[Material for this exercise Boundary: Start]
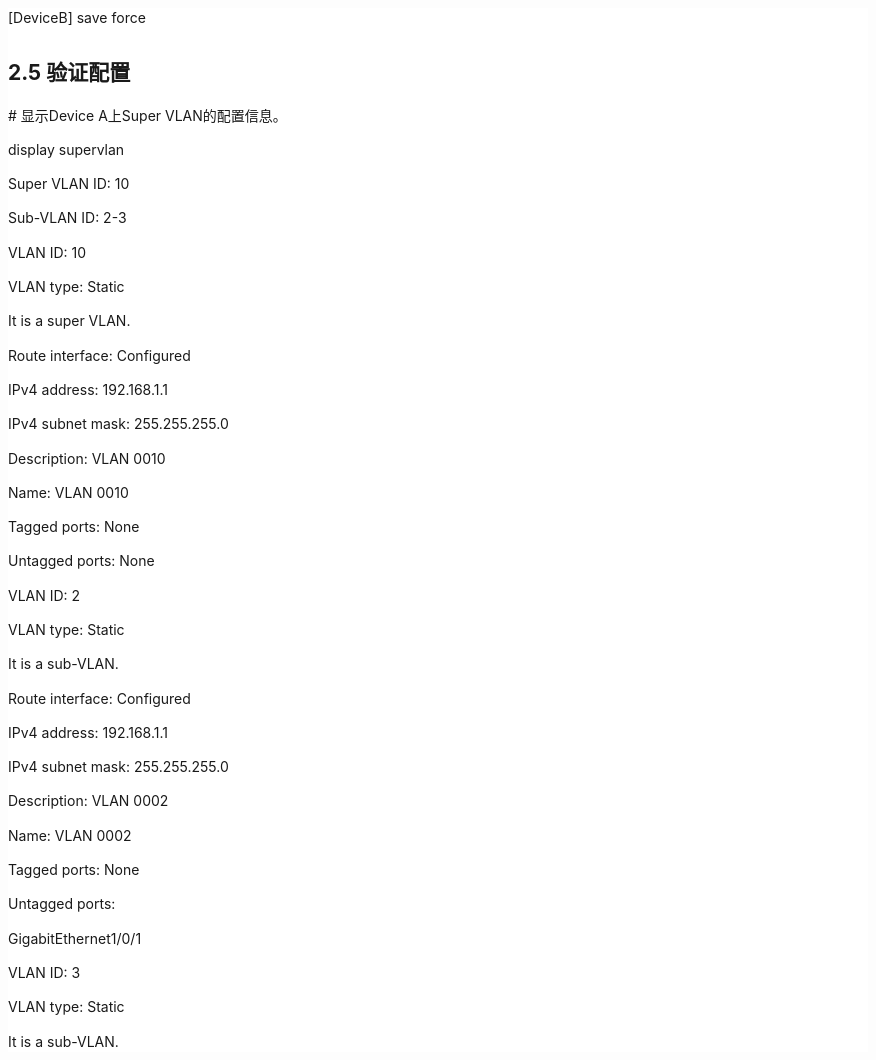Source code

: [DeviceB] save force

## 2.5 验证配置

\# 显示Device A上Super VLAN的配置信息。

<DeviceA> display supervlan

 Super VLAN ID: 10

 Sub-VLAN ID: 2-3

 

 VLAN ID: 10

 VLAN type: Static

 It is a super VLAN.

 Route interface: Configured

 IPv4 address: 192.168.1.1

 IPv4 subnet mask: 255.255.255.0

 Description: VLAN 0010

 Name: VLAN 0010

 Tagged ports:  None

 Untagged ports: None

 

 VLAN ID: 2

 VLAN type: Static

 It is a sub-VLAN.

 Route interface: Configured

 IPv4 address: 192.168.1.1

 IPv4 subnet mask: 255.255.255.0

 Description: VLAN 0002

 Name: VLAN 0002

 Tagged ports:  None

 Untagged ports:

  GigabitEthernet1/0/1

 

 VLAN ID: 3

 VLAN type: Static

 It is a sub-VLAN.
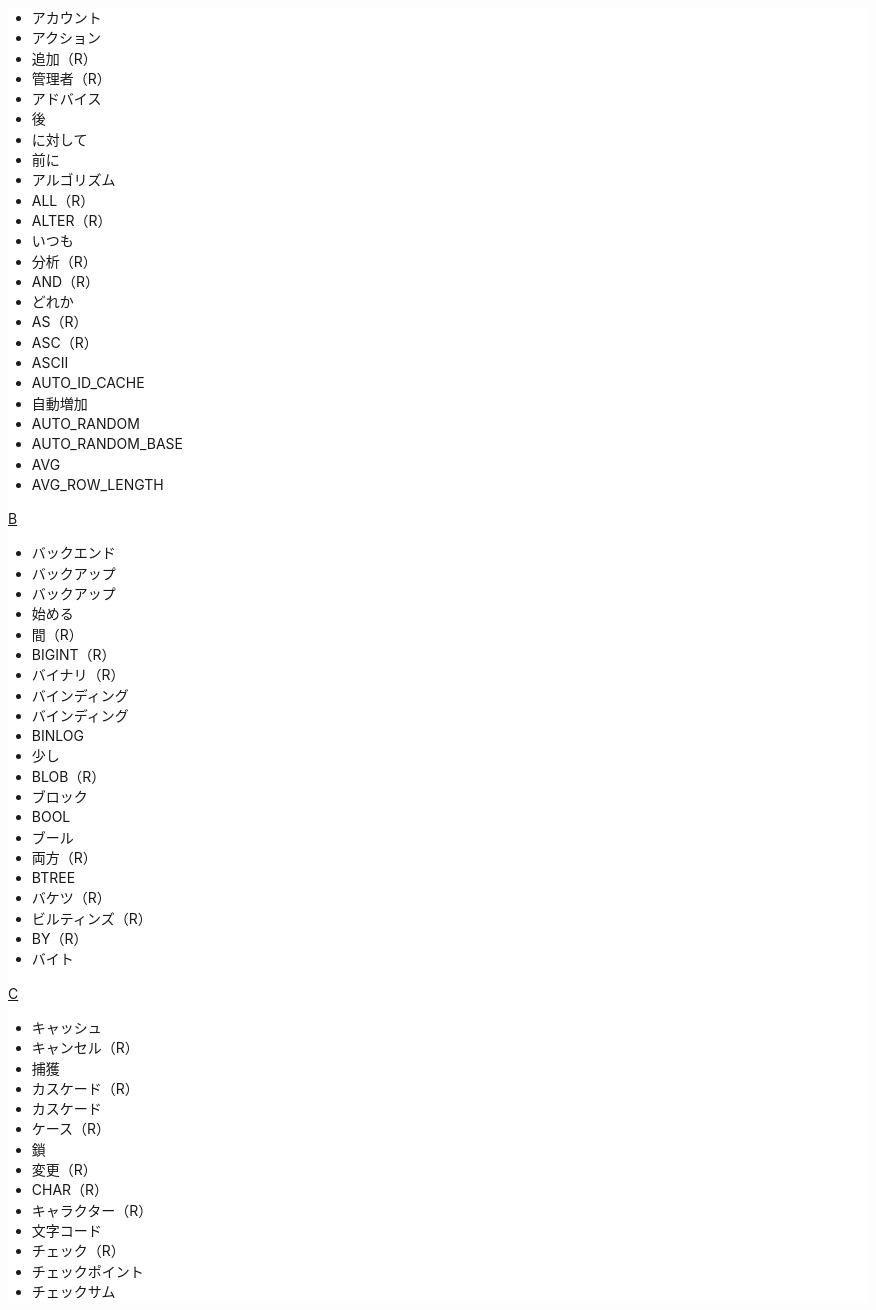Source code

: -   アカウント
-   アクション
-   追加（R）
-   管理者（R）
-   アドバイス
-   後
-   に対して
-   前に
-   アルゴリズム
-   ALL（R）
-   ALTER（R）
-   いつも
-   分析（R）
-   AND（R）
-   どれか
-   AS（R）
-   ASC（R）
-   ASCII
-   AUTO_ID_CACHE
-   自動増加
-   AUTO_RANDOM
-   AUTO_RANDOM_BASE
-   AVG
-   AVG_ROW_LENGTH

<a id="B" class="letter" href="#B">B</a>

-   バックエンド
-   バックアップ
-   バックアップ
-   始める
-   間（R）
-   BIGINT（R）
-   バイナリ（R）
-   バインディング
-   バインディング
-   BINLOG
-   少し
-   BLOB（R）
-   ブロック
-   BOOL
-   ブール
-   両方（R）
-   BTREE
-   バケツ（R）
-   ビルティンズ（R）
-   BY（R）
-   バイト

<a id="C" class="letter" href="#C">C</a>

-   キャッシュ
-   キャンセル（R）
-   捕獲
-   カスケード（R）
-   カスケード
-   ケース（R）
-   鎖
-   変更（R）
-   CHAR（R）
-   キャラクター（R）
-   文字コード
-   チェック（R）
-   チェックポイント
-   チェックサム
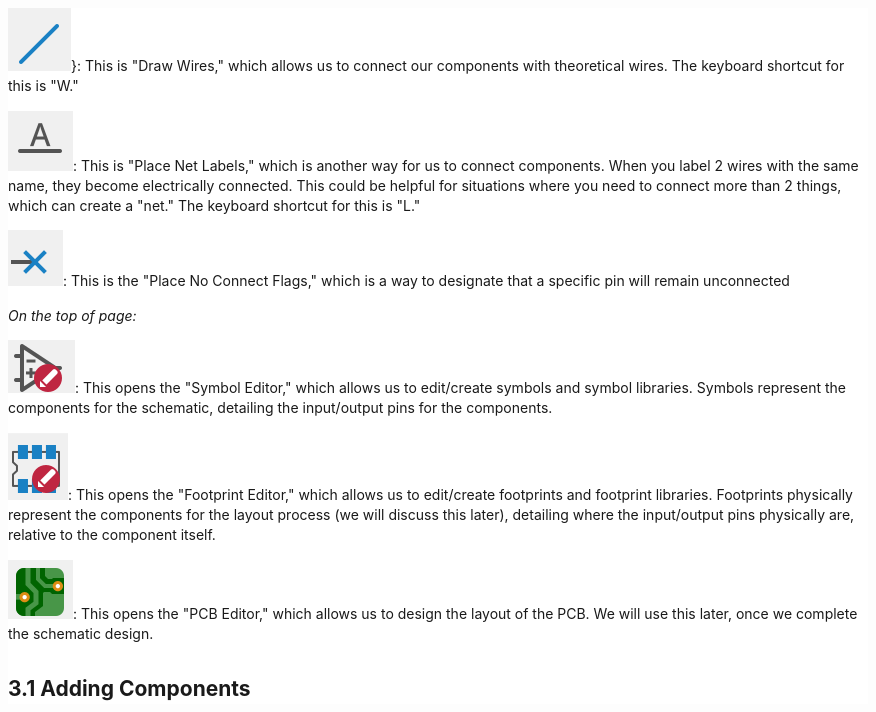 ![](./images/image44.png)}: This is "Draw Wires," which allows us to
connect our components with theoretical wires. The keyboard shortcut for
this is "W."

![](./images/image9.png): This is "Place Net Labels," which is
another way for us to connect components. When you label 2 wires with
the same name, they become electrically connected. This could be helpful
for situations where you need to connect more than 2 things, which can
create a "net." The keyboard shortcut for this is "L."

![](./images/image24.png): This is the "Place No Connect Flags,"
which is a way to designate that a specific pin will remain unconnected

*On the top of page:*

![](./images/image3.png): This opens the "Symbol Editor," which
allows us to edit/create symbols and symbol libraries. Symbols represent
the components for the schematic, detailing the input/output pins for
the components.

![](./images/image8.png): This opens the "Footprint Editor," which
allows us to edit/create footprints and footprint libraries. Footprints
physically represent the components for the layout process (we will
discuss this later), detailing where the input/output pins physically
are, relative to the component itself.

![](./images/image10.png): This opens the "PCB Editor," which
allows us to design the layout of the PCB. We will use this later, once
we complete the schematic design.

## 3.1 Adding Components
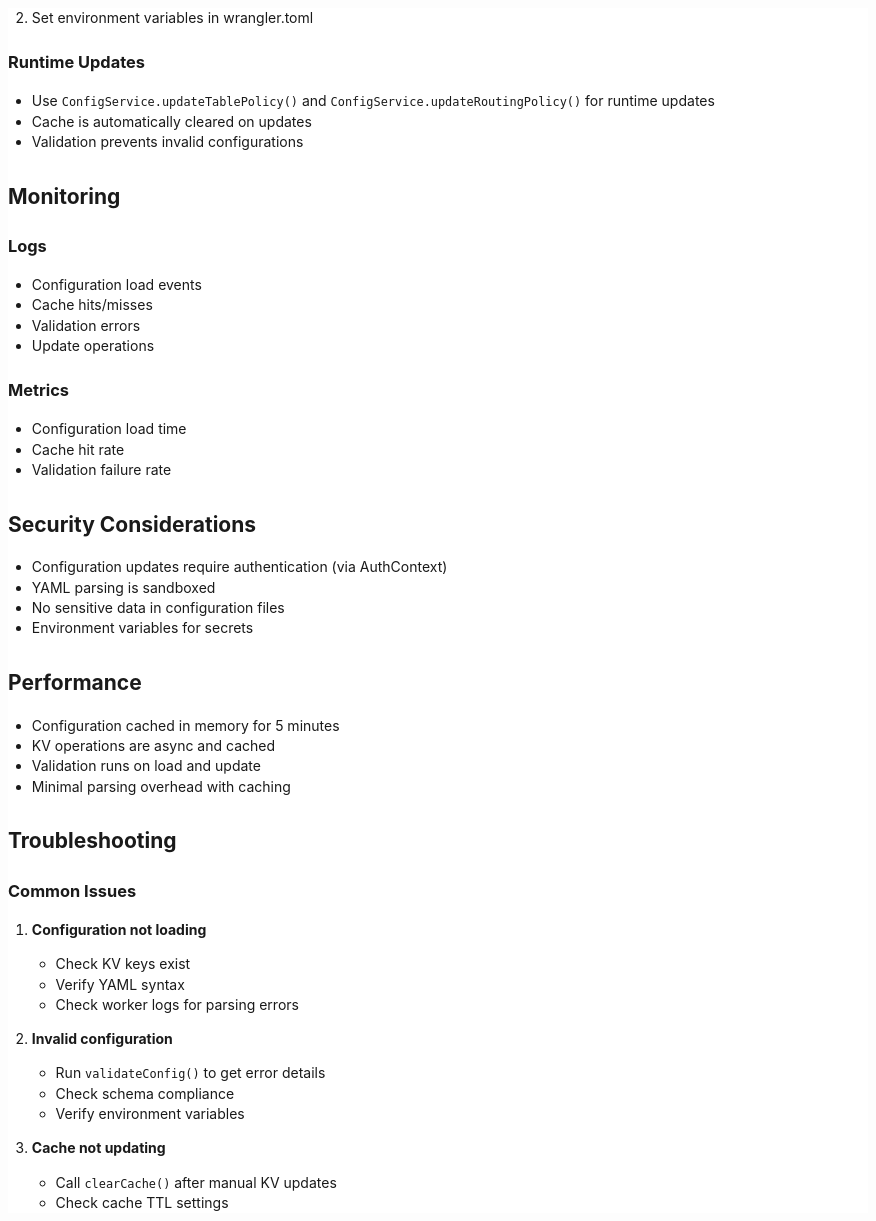 2. Set environment variables in wrangler.toml

### Runtime Updates
- Use `ConfigService.updateTablePolicy()` and `ConfigService.updateRoutingPolicy()` for runtime updates
- Cache is automatically cleared on updates
- Validation prevents invalid configurations

## Monitoring

### Logs
- Configuration load events
- Cache hits/misses
- Validation errors
- Update operations

### Metrics
- Configuration load time
- Cache hit rate
- Validation failure rate

## Security Considerations

- Configuration updates require authentication (via AuthContext)
- YAML parsing is sandboxed
- No sensitive data in configuration files
- Environment variables for secrets

## Performance

- Configuration cached in memory for 5 minutes
- KV operations are async and cached
- Validation runs on load and update
- Minimal parsing overhead with caching

## Troubleshooting

### Common Issues

1. **Configuration not loading**
   - Check KV keys exist
   - Verify YAML syntax
   - Check worker logs for parsing errors

2. **Invalid configuration**
   - Run `validateConfig()` to get error details
   - Check schema compliance
   - Verify environment variables

3. **Cache not updating**
   - Call `clearCache()` after manual KV updates
   - Check cache TTL settings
[Material for this exercise Boundary: End]
▶ **Exercise aim**:
In the data above, find the line containing "## Troubleshooting", then copy it and every later line exactly.

▶ **Solution to the exercise**:
## Troubleshooting

### Common Issues

1. **Configuration not loading**
   - Check KV keys exist
   - Verify YAML syntax
   - Check worker logs for parsing errors

2. **Invalid configuration**
   - Run `validateConfig()` to get error details
   - Check schema compliance
   - Verify environment variables

3. **Cache not updating**
   - Call `clearCache()` after manual KV updates
   - Check cache TTL settings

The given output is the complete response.